Não há propriamente nada de errado no filme de Holocausto de Lee Miller – Na Linha da Frente, mas também não há exactamente nada de novo. Kuras tenta captar o horrors das primeiras imagens dos campos de concentração, reencenando algumas das fotos reais de Miller, mas depois falha nos momentos mais importantes, como no encontro desta com Solange D’Ayen (Marion Cotillard), depois da sua passagem por um campo de concentração, que se limita a ser apenas mais um momento na aventura da fotógrafa pelo filme.

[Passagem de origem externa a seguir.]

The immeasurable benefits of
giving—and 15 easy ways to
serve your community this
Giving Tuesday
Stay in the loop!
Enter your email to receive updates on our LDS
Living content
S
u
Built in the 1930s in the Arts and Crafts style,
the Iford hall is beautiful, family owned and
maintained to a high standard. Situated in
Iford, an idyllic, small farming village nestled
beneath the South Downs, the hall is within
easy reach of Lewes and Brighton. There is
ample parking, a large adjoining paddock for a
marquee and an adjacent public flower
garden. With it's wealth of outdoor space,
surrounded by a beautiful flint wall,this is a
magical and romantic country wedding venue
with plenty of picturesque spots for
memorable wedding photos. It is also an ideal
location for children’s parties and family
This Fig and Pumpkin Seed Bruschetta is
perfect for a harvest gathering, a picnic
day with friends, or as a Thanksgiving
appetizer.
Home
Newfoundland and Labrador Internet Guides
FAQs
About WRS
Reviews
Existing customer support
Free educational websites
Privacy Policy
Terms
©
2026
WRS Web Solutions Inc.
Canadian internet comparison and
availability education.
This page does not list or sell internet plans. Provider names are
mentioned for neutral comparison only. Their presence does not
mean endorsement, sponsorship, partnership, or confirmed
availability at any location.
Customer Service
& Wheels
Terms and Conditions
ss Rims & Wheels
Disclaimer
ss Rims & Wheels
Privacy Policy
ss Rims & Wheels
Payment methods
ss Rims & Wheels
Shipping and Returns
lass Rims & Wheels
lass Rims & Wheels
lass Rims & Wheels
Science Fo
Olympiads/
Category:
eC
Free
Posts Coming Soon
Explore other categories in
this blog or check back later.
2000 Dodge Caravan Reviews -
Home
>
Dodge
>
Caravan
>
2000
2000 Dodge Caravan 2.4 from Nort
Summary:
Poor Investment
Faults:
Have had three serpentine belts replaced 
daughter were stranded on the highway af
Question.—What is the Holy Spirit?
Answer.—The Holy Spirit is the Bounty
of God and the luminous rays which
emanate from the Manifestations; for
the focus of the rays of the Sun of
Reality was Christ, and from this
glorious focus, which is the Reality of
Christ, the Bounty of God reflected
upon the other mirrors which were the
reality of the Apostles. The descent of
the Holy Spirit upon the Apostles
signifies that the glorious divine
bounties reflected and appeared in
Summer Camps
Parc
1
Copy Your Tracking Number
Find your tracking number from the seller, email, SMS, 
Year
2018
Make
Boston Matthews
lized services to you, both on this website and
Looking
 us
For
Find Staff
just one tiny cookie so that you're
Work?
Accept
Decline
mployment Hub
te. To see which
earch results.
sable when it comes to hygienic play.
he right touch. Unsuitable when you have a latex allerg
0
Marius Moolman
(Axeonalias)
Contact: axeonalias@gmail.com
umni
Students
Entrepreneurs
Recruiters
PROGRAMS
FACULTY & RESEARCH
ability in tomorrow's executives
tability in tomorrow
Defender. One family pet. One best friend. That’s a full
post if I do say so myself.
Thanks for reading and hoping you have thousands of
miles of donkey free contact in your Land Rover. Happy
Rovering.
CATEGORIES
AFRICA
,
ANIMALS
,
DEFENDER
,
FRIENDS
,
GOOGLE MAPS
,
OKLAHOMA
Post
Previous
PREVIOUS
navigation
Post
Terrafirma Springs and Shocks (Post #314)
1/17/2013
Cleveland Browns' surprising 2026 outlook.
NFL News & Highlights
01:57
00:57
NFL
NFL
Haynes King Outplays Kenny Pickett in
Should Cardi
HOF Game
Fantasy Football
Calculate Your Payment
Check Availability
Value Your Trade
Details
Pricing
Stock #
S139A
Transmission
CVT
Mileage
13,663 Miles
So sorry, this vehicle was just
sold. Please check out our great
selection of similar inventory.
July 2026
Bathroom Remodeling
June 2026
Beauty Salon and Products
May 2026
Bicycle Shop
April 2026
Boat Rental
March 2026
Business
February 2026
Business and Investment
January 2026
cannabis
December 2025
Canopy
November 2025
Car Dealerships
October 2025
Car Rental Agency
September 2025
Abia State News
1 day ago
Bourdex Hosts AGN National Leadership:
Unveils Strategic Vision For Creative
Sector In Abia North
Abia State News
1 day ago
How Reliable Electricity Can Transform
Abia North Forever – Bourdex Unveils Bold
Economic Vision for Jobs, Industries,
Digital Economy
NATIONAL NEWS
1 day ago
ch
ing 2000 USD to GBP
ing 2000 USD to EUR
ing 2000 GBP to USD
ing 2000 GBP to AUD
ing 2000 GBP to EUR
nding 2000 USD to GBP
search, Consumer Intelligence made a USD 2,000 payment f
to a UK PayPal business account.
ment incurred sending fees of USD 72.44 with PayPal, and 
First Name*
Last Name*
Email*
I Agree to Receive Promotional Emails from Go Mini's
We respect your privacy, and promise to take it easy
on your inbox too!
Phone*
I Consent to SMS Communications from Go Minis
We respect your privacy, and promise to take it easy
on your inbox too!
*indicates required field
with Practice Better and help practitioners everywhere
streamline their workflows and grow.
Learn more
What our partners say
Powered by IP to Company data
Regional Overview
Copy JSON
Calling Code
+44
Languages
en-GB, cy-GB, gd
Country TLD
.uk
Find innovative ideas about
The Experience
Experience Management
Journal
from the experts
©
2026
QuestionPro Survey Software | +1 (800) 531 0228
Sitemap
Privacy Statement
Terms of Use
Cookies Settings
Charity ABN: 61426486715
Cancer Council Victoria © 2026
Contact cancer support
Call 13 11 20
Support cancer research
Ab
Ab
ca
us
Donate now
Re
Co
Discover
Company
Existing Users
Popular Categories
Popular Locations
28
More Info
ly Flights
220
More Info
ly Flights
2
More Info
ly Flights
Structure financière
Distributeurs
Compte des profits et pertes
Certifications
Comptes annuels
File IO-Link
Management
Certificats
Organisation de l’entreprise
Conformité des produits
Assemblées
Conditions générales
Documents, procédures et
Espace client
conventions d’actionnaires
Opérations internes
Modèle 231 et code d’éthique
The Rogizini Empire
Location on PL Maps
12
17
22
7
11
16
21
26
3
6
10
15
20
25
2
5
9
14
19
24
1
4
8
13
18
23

No final, quando regressamos à sala com o entrevistador e a Lee envelhecida, Ellen Kuras ensaia um twist final que nos relembra que Lee Miller – Na Linha da Frente era um biopic. Lee Miller era uma figura complexa e a linha da frente em França e na Alemanha apenas contribuiu para tornar tudo isso ainda mais complicado. Contudo, nada disso aparece no filme, sufocado pelo filme de guerra. É mais um relato do que aconteceu, do que propriamente uma explicação. A vida de Lee Miller dava um filme, mas merecia algo melhor do que este Cheeseburger.